Skip to content

Kitimat’s Slanina receives national award

Slanina’s involvement in Kitimat stretches back to close to four decades
8865750_web1_Slaninas
Linda Slanina. Photo Gerry Leibel

A Kitimat resident was in Ottawa this week, one of six people across the country being recognized for their work on gender equality and related matters within their communities.

Linda Slanina, the executive director of the Tamitik Status of Women, received one of this year’s Governor General’s Awards in Commemoration of the Persons Case from newly-installed Governor-General Julie Payette at her official residence, Rideau Hall.

The Persons Case is so named when five women in 1929 won a court appeal stating that the word ‘person’ in a section of federal legislation included women as well as men.

Slanina’s involvement in Kitimat stretches back to close to four decades with one of her first commitments being part of the group to open the community’s first telephone crisis line in the mid-1980s. She served as president of the group from 1987 to 1993.

“We really had no money to do it,” Slanina recalls of the crisis line establishment. “We’d hold bake sales and have tag days.”

Telus installed lines to the homes of each volunteer so that when their turn to answer the line came around, they’d plug in a phone to that line.

Slanina, who moved to Kitimat with her family from Nanaimo as a 13-year-old in 1970, says her involvement in the community is rooted in her family’s philosophy of helping others.

“My parents would take in youth who were having difficulties with the permission of their families as well as extended family,” said Slanina of the influences of her childhood.

“So I’d say my philosophy is really modeled after my parents.”

She also grew more aware of disparities between girls and boys in the schoolyards and, as the years went on, in employment opportunities for women within the Kitimat workforce.

“I could see in our community little or no oppportunities for women.

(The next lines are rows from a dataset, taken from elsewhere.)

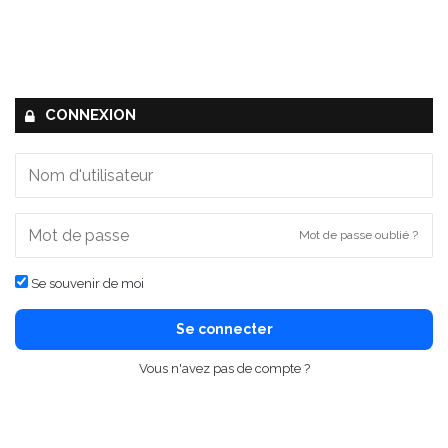
CONNEXION
Mot de passe oublié ?
Se souvenir de moi
Se connecter
Vous n'avez pas de compte ?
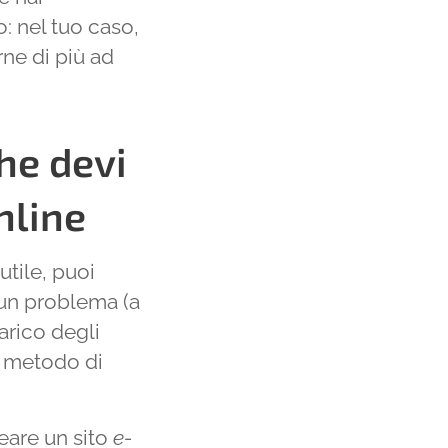
: nel tuo caso,
ne di più ad
he devi
nline
nutile, puoi
 un problema (a
arico degli
e metodo di
eare un sito
e-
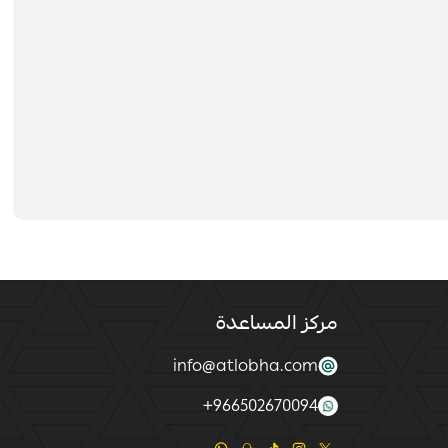
مركز المساعدة
info@atlobha.com
+
966502670094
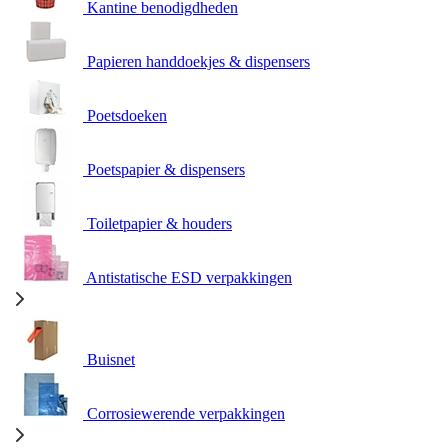
Kantine benodigdheden
Papieren handdoekjes & dispensers
Poetsdoeken
Poetspapier & dispensers
Toiletpapier & houders
Antistatische ESD verpakkingen
Buisnet
Corrosiewerende verpakkingen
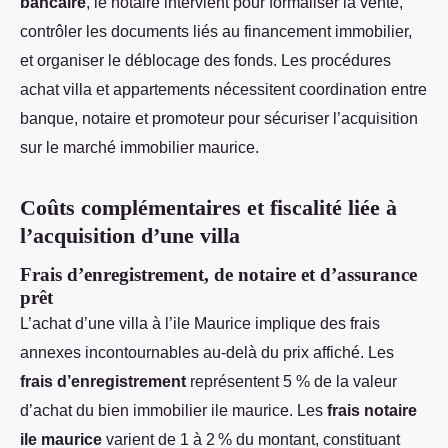
bancaire
, le notaire intervient pour formaliser la vente,
contrôler les documents liés au financement immobilier,
et organiser le déblocage des fonds. Les procédures
achat villa et appartements nécessitent coordination entre
banque, notaire et promoteur pour sécuriser l’acquisition
sur le marché immobilier maurice.
Coûts complémentaires et fiscalité liée à
l’acquisition d’une villa
Frais d’enregistrement, de notaire et d’assurance
prêt
L’achat d’une villa à l’ile Maurice implique des frais
annexes incontournables au-delà du prix affiché. Les
frais d’enregistrement
représentent 5 % de la valeur
d’achat du bien immobilier ile maurice. Les
frais notaire
ile maurice
varient de 1 à 2 % du montant, constituant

They were mostly jobs in the service industry,” Slanina continued. “The industrial jobs typically went to the men.”

Her community work continued into the 1990s, being one of the group which worked to open Dunmore Place, a shelter that continues to provide a safe place for women experiencing violence.

She’s been the executive director of the Tamitik Status of Women since 2003, having begun there as an administrative assistant in 1993.

One of the largest and more complicated projects Slanina was involved in was setting up the transition house.

“Since it was the first and specific for women, there was lots of backlash,” she said.

If Slanina is being recognized for her work, she also acknowledges the efforts of others.

“Every day I’m blessed to work with the women here,” she said of the Tamitik organization.

Slanina’s community efforts have extended to other groups such as the former Aluminum City Telethon Society beginning in the early 1980 which was transformed to the Kitimat Community Foundation in 2011.

Aside from the award ceremony at Rideau Hall, Slanina and the other recipients were introduced in the House of Commons and were guests at an official dinner.

The Persons Case Awards are timed to coincide with October being designated as Women’s History Month.